Identidade e memória

    O terceiro episódio, ou melhor, a primeira parte do terceiro episódio da saga "Divergente", intitulado "Convergente - Parte 1"/"Allegiant" (2016), de Robert Schwentke que já tinha dirigido o anterior "Insurgente"/"Insurgent" (2015), é mais um filme feliz dirigido, como toda a saga, sobretudo a adolescentes.
                    allegiant-new-trailer-shailene-woodley
    Como o anterior, este "Covergente - Parte 1" levanta a questão da memória, agora não da protagonista, Tris/Shailene Woodley, mas de toda uma população suburbana que se quer transformar à semelhança dela, pura Divergente. Quem o quer fazer é o super-vilão David/Jeff Daniels, que com cumplicidades diversas, entre as quais a de Evelyn/Naomi Watts, para já construiu um muro altíssimo electrificado para "proteger" o seu domínio.
    Tudo justo, actual e muito bem explicado, de modo a levar Four/Theo James a desconfiar de tanta generosidade altruista quando verifica que há coisas que ali não batem certo e a partir daí a tentar resgatar Tris que tinha caído na cilada.

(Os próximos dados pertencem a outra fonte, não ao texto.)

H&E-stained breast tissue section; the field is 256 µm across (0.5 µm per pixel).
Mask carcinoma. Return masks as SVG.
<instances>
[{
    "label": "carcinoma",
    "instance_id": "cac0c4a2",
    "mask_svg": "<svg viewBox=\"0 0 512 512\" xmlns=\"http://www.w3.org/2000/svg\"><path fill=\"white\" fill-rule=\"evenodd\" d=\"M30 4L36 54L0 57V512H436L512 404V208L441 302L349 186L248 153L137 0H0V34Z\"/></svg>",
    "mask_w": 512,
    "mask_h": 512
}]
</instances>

E ele percebe quando sabe que pretendem retirar a memória à população violentamente raptada, os mais novos (depois de lhes matarem os pais), o que significa retirar-lhes a identidade.
                    
     De novo à volta de Chicago, este "Convergente - Parte 1" continua a mostrar grande mestria narrativa e grande acerto formal, baseado sobretudo na criação digital, podendo ser de grande utilidade para todos, e não apenas para os mais novos, em tempos propícios à confusão política nos Estados Unidos da América.
     O conflito de Four com a mãe prossegue, a relação entre Tris e Four tornou-se um tanto funcional (o que se compreende) e Jeff Daniels está excelente como super-bilonário, paternal e tranquilizador, de ficção científica e tudo. Não, neste caso não basta dizer que "daqui não vem mal ao mundo", pois deve-se dizer que "daqui vem o bem preciso e necessário com toda a clareza" (sobre esta saga ver "O início da saga", de 31 de Agosto de 2015, e "A continuação da saga", de 24 de Janeiro de 2016).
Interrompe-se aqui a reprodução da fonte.